Wednesday, January 12, 2011

Feelings Of Inadequacy

A couple of years ago, I was invited to join an advisory board. I met the dean when I was in a marketing role and she was looking for someone from my company to participate on her board. It wouldn't have been me. It would have been one of the senior staff, probably our chief medical officer. In the end, my boss decided not to pursue participation on the advisory board. But the dean and I developed a friendship. About once a quarter, we would meet for lunch. We talked about the changing health industry. Her perspective in academia was very different from mine in industry.

Once I changed companies, the dean asked me to join her board. I told her I didn't think I was senior enough, but she didn't agree. Whoever approves these things at the university must have agreed because I was asked formally. My boss in my new company decided that it was okay for me to be on the board.

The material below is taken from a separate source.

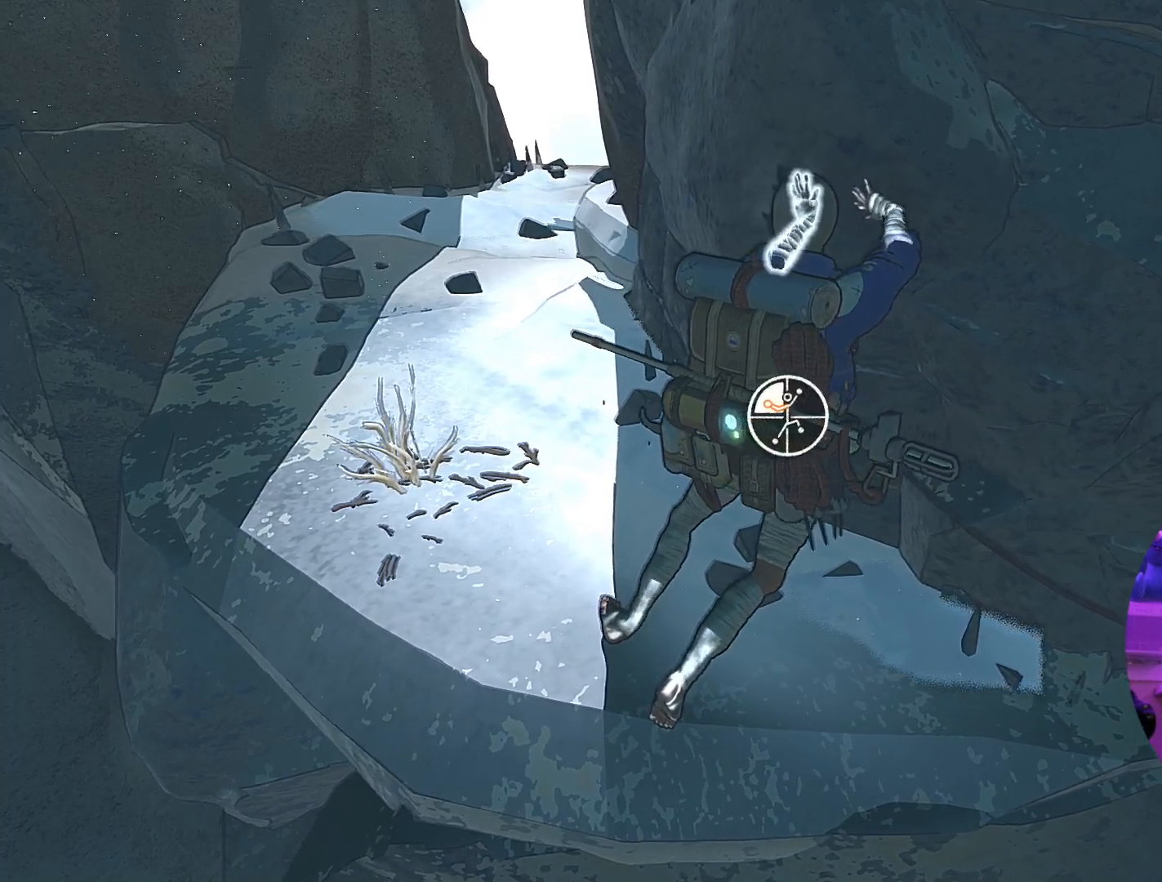
{"buttons": ["R1"], "left_stick": "up-right", "right_stick": "center", "events": [[333, "left_stick", "right"], [450, "left_stick", "up-right"]]}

And so I joined the board.

This year, the college is trying to fund a building for the college on the larger university's campus. The university and the state don't have the money for the building, so the advisory board is trying to help raise the funds. If we can raise some of the money, hopefully it will spur the state to pony up the rest of it.

To raise the funds, the members of the advisory board have been asked to recommend people and companies who might have funds to donate. Large amounts of money. And this is where I feel inadequate. Because I don't have those kinds of connections. I know people who know people, but I don't know anyone directly who has that kind of money. I don't move in those circles. I'm just not that senior.

And I feel bad about that. And it reiterates my feelings that I may not be right for an advisory board. Inadequate.